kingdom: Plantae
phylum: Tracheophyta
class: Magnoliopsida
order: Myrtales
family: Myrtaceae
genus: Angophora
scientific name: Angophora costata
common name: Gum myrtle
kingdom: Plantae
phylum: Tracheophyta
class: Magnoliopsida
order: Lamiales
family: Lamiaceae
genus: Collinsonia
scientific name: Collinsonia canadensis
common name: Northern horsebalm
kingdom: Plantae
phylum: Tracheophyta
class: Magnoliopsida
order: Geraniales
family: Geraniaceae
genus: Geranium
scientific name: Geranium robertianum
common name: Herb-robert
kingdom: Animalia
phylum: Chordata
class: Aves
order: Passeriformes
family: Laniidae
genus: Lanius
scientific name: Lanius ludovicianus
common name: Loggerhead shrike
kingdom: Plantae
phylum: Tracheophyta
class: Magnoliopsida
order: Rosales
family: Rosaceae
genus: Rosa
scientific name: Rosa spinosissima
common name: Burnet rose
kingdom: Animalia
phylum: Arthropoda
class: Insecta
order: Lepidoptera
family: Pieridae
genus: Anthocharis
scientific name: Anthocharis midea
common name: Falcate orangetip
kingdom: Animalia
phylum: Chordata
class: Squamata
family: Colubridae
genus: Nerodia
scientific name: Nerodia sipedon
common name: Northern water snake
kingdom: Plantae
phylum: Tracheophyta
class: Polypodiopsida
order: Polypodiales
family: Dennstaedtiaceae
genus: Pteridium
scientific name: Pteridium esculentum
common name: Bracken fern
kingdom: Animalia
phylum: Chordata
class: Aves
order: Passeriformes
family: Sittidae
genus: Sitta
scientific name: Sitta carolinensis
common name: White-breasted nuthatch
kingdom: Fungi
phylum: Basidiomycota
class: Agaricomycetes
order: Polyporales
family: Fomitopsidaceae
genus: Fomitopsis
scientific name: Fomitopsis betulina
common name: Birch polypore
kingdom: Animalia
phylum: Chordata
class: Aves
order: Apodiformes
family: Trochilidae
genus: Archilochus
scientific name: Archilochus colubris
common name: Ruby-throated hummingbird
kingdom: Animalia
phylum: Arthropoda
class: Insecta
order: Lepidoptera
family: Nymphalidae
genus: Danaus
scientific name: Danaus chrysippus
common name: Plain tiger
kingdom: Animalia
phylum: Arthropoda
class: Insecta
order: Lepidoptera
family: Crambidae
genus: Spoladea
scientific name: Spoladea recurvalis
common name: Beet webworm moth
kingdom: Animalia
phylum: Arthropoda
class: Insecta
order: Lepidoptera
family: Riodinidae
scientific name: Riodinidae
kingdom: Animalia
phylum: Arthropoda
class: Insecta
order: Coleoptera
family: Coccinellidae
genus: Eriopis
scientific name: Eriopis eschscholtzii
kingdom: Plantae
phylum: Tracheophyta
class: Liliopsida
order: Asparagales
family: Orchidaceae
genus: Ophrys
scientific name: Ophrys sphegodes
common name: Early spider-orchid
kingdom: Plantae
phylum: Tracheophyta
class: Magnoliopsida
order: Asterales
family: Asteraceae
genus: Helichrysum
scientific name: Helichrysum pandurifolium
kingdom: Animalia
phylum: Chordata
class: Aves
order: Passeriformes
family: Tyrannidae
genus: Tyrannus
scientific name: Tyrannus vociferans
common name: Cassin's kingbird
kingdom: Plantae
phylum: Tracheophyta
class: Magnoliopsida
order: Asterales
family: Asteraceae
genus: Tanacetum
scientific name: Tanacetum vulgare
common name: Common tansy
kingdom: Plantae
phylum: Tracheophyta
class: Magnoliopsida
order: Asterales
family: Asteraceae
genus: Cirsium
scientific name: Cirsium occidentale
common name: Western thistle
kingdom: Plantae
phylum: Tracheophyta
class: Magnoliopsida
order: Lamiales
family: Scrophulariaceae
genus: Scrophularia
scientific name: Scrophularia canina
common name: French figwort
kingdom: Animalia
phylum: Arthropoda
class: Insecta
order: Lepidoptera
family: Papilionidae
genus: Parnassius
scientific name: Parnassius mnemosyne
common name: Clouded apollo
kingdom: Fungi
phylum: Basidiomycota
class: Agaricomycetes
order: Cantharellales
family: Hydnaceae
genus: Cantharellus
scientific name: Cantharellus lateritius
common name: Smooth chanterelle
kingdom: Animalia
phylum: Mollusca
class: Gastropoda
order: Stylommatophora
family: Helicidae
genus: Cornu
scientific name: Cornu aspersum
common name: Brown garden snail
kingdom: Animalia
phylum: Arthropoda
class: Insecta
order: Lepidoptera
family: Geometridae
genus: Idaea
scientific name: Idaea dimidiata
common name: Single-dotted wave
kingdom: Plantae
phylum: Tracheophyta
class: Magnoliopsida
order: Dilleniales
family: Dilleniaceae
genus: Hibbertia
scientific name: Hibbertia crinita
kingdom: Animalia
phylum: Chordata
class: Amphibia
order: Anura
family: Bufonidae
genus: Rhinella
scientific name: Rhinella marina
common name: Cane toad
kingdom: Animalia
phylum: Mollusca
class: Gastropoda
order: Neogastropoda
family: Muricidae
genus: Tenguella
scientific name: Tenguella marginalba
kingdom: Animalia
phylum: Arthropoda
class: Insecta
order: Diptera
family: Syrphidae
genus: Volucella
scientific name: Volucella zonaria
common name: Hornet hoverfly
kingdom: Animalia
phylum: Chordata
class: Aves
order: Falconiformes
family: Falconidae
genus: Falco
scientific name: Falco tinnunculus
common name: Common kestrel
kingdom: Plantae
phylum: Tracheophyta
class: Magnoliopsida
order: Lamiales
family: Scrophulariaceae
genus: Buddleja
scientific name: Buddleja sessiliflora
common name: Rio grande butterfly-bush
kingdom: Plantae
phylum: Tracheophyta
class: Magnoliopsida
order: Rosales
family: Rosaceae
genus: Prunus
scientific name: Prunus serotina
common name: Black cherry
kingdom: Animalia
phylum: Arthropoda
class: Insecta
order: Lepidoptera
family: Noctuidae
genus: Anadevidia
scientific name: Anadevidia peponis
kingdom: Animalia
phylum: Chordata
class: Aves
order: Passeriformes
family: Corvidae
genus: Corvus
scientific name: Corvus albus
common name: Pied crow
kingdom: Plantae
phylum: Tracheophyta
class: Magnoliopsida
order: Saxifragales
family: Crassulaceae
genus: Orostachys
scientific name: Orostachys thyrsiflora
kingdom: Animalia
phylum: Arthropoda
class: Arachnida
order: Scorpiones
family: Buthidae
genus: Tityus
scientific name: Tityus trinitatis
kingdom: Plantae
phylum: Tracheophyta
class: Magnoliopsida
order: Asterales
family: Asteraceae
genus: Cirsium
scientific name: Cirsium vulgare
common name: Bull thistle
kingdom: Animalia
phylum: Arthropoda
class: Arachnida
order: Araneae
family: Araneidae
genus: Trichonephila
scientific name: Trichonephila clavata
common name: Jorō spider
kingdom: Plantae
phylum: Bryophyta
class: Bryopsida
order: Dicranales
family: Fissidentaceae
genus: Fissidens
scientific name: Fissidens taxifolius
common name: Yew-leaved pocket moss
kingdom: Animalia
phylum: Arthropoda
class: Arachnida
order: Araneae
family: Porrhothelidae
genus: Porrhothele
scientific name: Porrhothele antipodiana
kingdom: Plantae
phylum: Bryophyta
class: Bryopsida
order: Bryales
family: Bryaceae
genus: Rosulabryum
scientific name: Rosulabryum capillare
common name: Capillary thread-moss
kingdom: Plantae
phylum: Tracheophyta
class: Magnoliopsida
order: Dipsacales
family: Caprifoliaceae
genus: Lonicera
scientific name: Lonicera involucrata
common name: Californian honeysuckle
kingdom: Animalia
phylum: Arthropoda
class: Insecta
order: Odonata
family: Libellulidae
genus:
______
Arrange the lines of the material as a numbered list, starting with the line that contains "genus: Volucella" and going on through the line that contains "common name: Common kestrel", with blank lines left out.

1. genus: Volucella
2. scientific name: Volucella zonaria
3. common name: Hornet hoverfly
4. kingdom: Animalia
5. phylum: Chordata
6. class: Aves
7. order: Falconiformes
8. family: Falconidae
9. genus: Falco
10. scientific name: Falco tinnunculus
11. common name: Common kestrel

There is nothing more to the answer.